• [SOURCE INFORMATION]:
# # # # #

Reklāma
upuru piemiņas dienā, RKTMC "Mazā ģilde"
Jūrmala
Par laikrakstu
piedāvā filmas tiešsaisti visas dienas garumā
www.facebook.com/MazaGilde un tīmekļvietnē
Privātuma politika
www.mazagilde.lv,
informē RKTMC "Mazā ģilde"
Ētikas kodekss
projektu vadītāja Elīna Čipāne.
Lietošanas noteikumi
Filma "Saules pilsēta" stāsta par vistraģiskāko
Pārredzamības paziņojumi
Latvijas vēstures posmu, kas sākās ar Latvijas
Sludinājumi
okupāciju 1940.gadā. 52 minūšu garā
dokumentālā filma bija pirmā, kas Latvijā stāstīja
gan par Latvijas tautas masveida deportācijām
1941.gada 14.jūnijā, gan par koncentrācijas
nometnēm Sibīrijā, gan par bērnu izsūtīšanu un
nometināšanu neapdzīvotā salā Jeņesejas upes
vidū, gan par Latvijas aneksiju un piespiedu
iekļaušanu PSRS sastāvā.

# # # # #

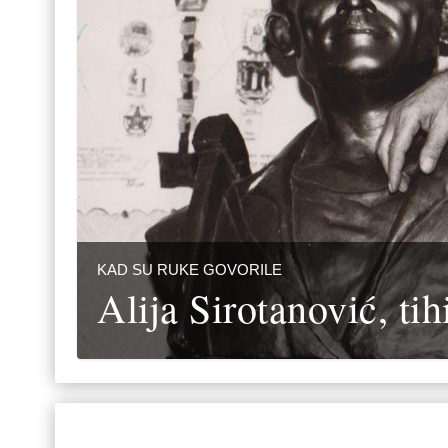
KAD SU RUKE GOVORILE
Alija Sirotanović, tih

# # # # #

Please gather every line above that contains the string "RKTMC". Case counts.

• [TASK SOLUTION]:
upuru piemiņas dienā, RKTMC "Mazā ģilde"
informē RKTMC "Mazā ģilde"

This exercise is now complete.